• Work order:
From the records below, please repeat exactly the line that has "vfov_deg: 40.7", the line that has "focal_mm: 60", and every line between them, and nothing else.

• Entries supplied:
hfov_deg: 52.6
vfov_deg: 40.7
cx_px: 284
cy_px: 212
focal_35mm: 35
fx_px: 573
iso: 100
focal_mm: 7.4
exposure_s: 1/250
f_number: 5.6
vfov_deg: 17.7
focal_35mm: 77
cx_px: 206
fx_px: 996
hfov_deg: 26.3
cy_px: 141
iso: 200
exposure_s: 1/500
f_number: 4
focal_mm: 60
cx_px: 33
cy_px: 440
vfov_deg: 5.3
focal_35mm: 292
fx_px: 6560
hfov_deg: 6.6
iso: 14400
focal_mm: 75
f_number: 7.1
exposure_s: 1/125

* * *

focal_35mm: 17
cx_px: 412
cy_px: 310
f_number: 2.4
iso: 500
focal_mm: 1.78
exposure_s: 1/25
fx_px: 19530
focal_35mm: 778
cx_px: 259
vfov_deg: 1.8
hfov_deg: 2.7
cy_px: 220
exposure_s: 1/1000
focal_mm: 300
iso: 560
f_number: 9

==

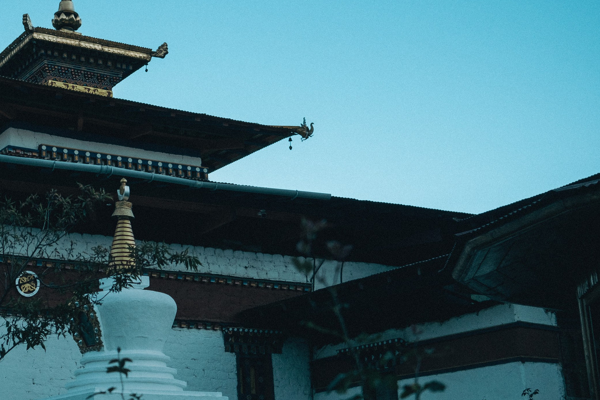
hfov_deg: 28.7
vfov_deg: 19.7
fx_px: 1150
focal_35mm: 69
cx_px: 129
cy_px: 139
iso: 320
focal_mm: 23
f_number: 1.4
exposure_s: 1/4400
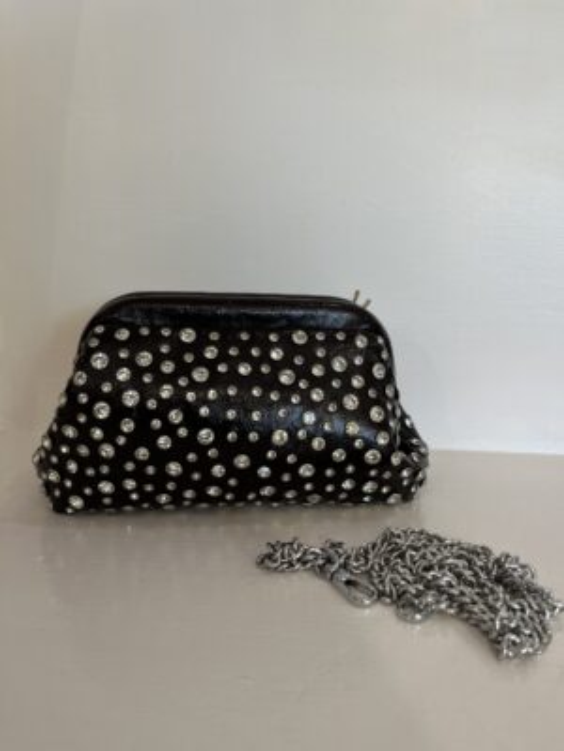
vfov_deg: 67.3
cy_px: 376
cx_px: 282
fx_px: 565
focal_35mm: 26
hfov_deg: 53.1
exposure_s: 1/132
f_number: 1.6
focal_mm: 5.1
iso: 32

• Written response:
vfov_deg: 40.7
cx_px: 284
cy_px: 212
focal_35mm: 35
fx_px: 573
iso: 100
focal_mm: 7.4
exposure_s: 1/250
f_number: 5.6
vfov_deg: 17.7
focal_35mm: 77
cx_px: 206
fx_px: 996
hfov_deg: 26.3
cy_px: 141
iso: 200
exposure_s: 1/500
f_number: 4
focal_mm: 60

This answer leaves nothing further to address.